Data analyst-statisticians identify trends, create models, collect numerical information and present results.
1. Entry requirements
You’ll need a degree in statistics, mathematics or a related subject involving maths, like:
- operational research
Other degrees, like social science or informatics, are also acceptable if they include formal training in statistics as part of the course.
Some employers may prefer you to have a postgraduate qualification and a working knowledge of statistical software packages, like Statistical Package for the Social Sciences (SPSS).

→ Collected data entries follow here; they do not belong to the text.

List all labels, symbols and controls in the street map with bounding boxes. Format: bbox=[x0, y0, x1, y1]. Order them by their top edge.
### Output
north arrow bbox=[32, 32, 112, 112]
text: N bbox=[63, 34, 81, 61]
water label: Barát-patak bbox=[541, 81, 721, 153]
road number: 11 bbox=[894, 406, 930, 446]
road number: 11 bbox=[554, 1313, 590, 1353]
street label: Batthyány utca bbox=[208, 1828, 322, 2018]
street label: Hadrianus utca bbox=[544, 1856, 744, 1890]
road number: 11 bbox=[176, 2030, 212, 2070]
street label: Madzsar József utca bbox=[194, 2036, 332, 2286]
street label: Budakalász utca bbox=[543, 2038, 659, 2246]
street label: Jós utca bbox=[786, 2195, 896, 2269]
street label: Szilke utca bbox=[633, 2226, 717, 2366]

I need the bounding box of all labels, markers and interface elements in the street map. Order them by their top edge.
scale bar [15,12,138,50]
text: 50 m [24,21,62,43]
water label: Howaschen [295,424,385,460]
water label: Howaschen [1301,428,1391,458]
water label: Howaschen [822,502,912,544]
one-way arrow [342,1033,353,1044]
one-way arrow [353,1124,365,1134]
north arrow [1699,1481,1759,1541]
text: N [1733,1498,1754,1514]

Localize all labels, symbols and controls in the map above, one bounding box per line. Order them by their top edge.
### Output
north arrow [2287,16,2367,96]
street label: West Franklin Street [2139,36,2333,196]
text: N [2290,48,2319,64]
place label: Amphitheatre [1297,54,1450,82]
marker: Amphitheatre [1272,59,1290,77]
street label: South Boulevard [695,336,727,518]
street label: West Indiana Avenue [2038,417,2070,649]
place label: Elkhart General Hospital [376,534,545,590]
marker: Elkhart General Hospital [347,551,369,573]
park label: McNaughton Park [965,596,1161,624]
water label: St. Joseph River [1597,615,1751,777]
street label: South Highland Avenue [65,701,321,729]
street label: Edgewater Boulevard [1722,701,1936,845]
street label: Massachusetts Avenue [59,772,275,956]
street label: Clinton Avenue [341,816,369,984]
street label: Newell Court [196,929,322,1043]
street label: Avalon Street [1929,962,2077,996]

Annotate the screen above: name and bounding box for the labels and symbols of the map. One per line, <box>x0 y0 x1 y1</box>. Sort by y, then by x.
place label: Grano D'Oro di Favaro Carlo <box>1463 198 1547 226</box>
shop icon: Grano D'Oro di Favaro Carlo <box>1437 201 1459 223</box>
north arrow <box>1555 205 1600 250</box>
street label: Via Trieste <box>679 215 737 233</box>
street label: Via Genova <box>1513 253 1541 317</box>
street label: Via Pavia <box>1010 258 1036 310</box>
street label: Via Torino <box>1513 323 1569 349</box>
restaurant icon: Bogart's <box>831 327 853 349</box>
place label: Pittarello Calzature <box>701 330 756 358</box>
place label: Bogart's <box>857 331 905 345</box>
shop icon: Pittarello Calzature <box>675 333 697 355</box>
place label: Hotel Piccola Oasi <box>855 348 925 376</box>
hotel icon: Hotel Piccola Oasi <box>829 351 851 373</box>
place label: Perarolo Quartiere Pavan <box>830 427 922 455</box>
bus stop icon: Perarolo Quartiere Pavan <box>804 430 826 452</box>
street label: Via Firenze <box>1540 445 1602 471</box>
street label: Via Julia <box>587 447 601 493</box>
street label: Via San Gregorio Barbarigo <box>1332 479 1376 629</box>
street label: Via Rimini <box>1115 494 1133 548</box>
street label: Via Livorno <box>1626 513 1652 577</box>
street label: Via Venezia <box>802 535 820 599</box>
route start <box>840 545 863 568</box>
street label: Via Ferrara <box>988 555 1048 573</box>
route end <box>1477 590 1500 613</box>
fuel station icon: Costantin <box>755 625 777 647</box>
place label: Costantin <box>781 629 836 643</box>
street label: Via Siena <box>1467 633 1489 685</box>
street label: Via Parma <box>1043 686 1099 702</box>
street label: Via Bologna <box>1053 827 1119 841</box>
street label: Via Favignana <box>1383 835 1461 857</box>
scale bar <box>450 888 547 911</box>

The Government Statistical Service (GSS) takes on trainee statistics graduates through the Civil Service fast stream programme. You’ll need a good pass at degree level to apply.The Royal Statistical Society runs a volunteering scheme, which gives you the chance to gain experience by using your skills to help organisations in the community and charity sectors.
2. Skills required
- the ability to analyse, model and interpret data
- strong problem-solving skills
- a methodical and logical approach
- a high level of accuracy and attention to detail
- excellent written and spoken communication skills, including report writing
3. What you'll do
Your work as a statistician could be used in a number of areas, like:
- local and national government
- market research (public sector or government)
- business, finance and insurance
- NHS management
- crime analysis and forensics
In the public sector, you’ll work for government agencies, research councils and universities.
Working for the government could involve collecting, analysing and publishing information on population trends, the economy, the labour market, transport or crime. The information you produce would then be used to advise ministers, and inform the press and the wider population.
In other industries or sectors, you might be involved in:
- looking for trends and patterns to help companies make business decisions
- analysing market research and trends in consumer feedback
- opinion poll analysis
- predicting demand for services or goods
- checking quality control standards in areas like drug and food testing
Starter: £23,000 to £27,000
Experienced: £40,000 to £53,000
Highly Experienced: up to £70,000 (chief statistician)
These figures are a guide.
5. Working hours, patterns and environment
You’ll usually be office-based, but might travel to other locations to collect data.You’ll usually work around 37 to 40 hours a week, and occasionally longer to meet project deadlines.
6. Career path and progressionWith experience, you could progress into management, move into academic research or work as a freelance consultant.